During investigations of mycobiota in the coastal Arctic polythermal glaciers, different species of the ubiquitous genus Penicillium were isolated from the extreme subglacial environment. A group of Penicillium strains was obtained that did not belong to any known Penicillium species. This species was isolated in high numbers from the Kongsvegen subglacial ice and was not detected in the surrounding environment. A detailed analysis of secondary metabolite profiles, physiological and morphological characteristics, and partial beta-tubulin gene sequences showed that the proposed new species Penicillium svalbardense is closely related but not identical to Penicillium piscarium and Penicillium simplicissimum. It differs in the production of secondary metabolites and in the morphological features of conidia and penicilli, and it is therefore described as a new species.

Penicillium mycobiota in arctic subglacial ice.

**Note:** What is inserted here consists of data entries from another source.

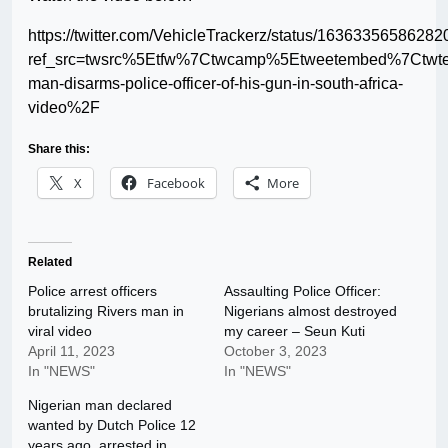
https://twitter.com/VehicleTrackerz/status/1636335658628
ref_src=twsrc%5Etfw%7Ctwcamp%5Etweetembed%7Ctwt
man-disarms-police-officer-of-his-gun-in-south-africa-
video%2F
Share this:
X
Facebook
More
Related
Police arrest officers
Assaulting Police Officer:
brutalizing Rivers man in
Nigerians almost destroyed
viral video
my career – Seun Kuti
April 11, 2023
October 3, 2023
In "NEWS"
In "NEWS"
Nigerian man declared
wanted by Dutch Police 12
years ago, arrested in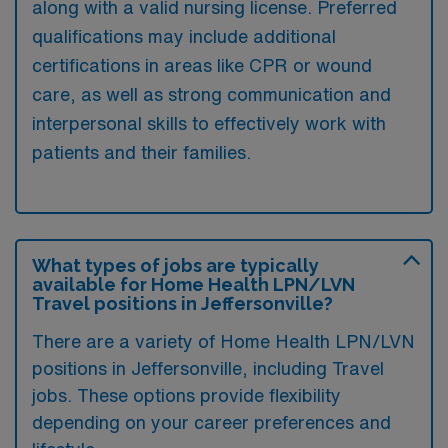
along with a valid nursing license. Preferred
qualifications may include additional
certifications in areas like CPR or wound
care, as well as strong communication and
interpersonal skills to effectively work with
patients and their families.
What types of jobs are typically
available for Home Health LPN/LVN
Travel positions in Jeffersonville?
There are a variety of Home Health LPN/LVN
positions in Jeffersonville, including Travel
jobs. These options provide flexibility
depending on your career preferences and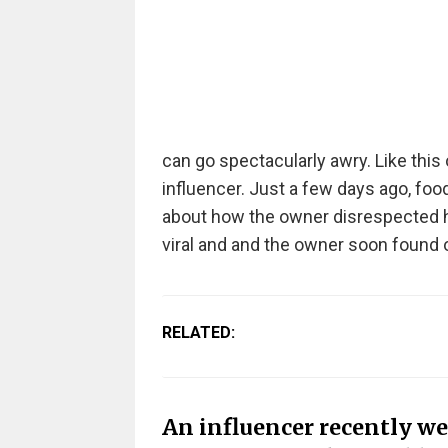
can go spectacularly awry. Like thi
influencer. Just a few days ago, foo
about how the owner disrespected her
viral and and the owner soon found ou
RELATED:
An influencer recently wen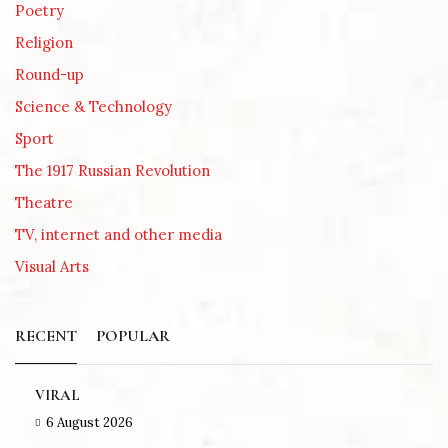
Poetry
Religion
Round-up
Science & Technology
Sport
The 1917 Russian Revolution
Theatre
TV, internet and other media
Visual Arts
RECENT
POPULAR
VIRAL
6 August 2026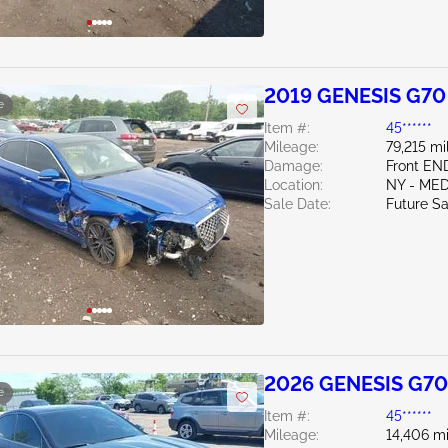
2019 GENESIS G70
e
Item #:
45******
Mileage:
79,215 mi
Damage:
Front EN
Location:
NY - ME
Sale Date:
Future Sa
2026 GENESIS G70
e
Item #:
45******
Mileage:
14,406 mi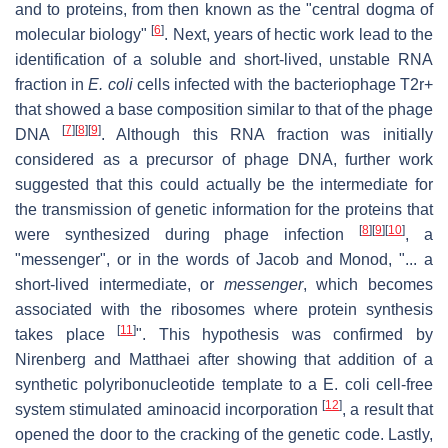
and to proteins, from then known as the "central dogma of
[
6
]
molecular biology"
. Next, years of hectic work lead to the
identification of a soluble and short-lived, unstable RNA
fraction in
E. coli
cells infected with the bacteriophage T2r+
that showed a base composition similar to that of the phage
[
7
]
[
8
]
[
9
]
DNA
. Although this RNA fraction was initially
considered as a precursor of phage DNA, further work
suggested that this could actually be the intermediate for
the transmission of genetic information for the proteins that
[
8
]
[
9
]
[
10
]
were synthesized during phage infection
, a
"messenger", or in the words of Jacob and Monod, "... a
short-lived intermediate, or
messenger
, which becomes
associated with the ribosomes where protein synthesis
[
11
]
takes place
". This hypothesis was confirmed by
Nirenberg and Matthaei after showing that addition of a
synthetic polyribonucleotide template to a E. coli cell-free
[
12
]
system stimulated aminoacid incorporation
, a result that
opened the door to the cracking of the genetic code. Lastly,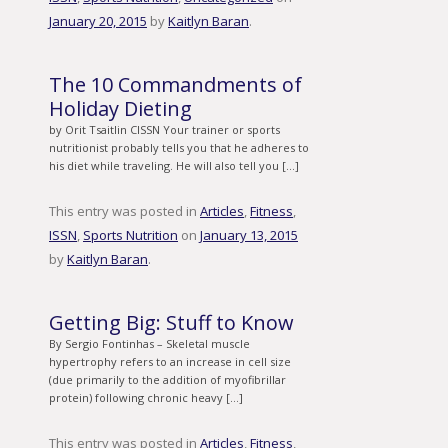
January 20, 2015
by
Kaitlyn Baran
.
The 10 Commandments of
Holiday Dieting
by Orit Tsaitlin CISSN Your trainer or sports
nutritionist probably tells you that he adheres to
his diet while traveling. He will also tell you […]
This entry was posted in
Articles
,
Fitness
,
ISSN
,
Sports Nutrition
on
January 13, 2015
by
Kaitlyn Baran
.
Getting Big: Stuff to Know
By Sergio Fontinhas – Skeletal muscle
hypertrophy refers to an increase in cell size
(due primarily to the addition of myofibrillar
protein) following chronic heavy […]
This entry was posted in
Articles
,
Fitness
,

Fungi have been only rarely isolated from glacial ice in extremely cold polar regions and were in these cases considered as random, long-term preserved Aeolian deposits. Fungal presence has so far not been investigated in polar subglacial ice, a recently discovered extreme habitat reported to be inhabited exclusively by heterotrophic bacteria. In this study we report on the very high occurrence (up to 9000 CFU L(-1)) and diversity of filamentous Penicillium spp. in the sediment-rich subglacial ice of three different polythermal Arctic glaciers (Svalbard, Norway). The dominant species was P. crustosum, representing on the average half of all isolated strains from all three glaciers. The other most frequently isolated species were P. bialowiezense, P. chrysogenum, P. thomii, P. solitum, P. palitans, P. echinulatum, P. polonicum, P. commune, P. discolor, P. expansum, and new Penicillium species (sp. 1). Twelve more Penicillium species were occasionally isolated. The fungi isolated produced consistent profiles of secondary metabolites, not different from the same Penicillium species from other habitats. This is the first report on the presence of large populations of Penicillium spp. in subglacial sediment-rich ice.

Comparison of secondary metabolite production by Penicillium crustosum strains, isolated from Arctic and other various ecological niches.

Penicillium crustosum is common in food and feed both in subtropical and temperate regions. Recently, it has also been found occurring frequently in glacier ice, sea ice and sea water of Arctic regions of Svalbard. The aim of the study was to compare isolates of the same fungal species from widely different habitats and geographic regions to see if the nutritional physiology and the profile of secondary metabolites were consistent or depended on the isolation source. All 121 strains examined produced the following families of secondary metabolites: penitrems (100%), roquefortines (100%), terrestric acids (99.2%) and viridicatols (100%), whereas 81 of 83 Arctic isolates additionally produced andrastin A. However, only 8 of 38 non-Arctic isolates produced detectable andrastin A. The quantitative profiles of 96 strains were compared using cluster, principal component and correspondence analyses. There was no clear grouping of Arctic versus non-Arctic, creatine positive versus creatine negative strains.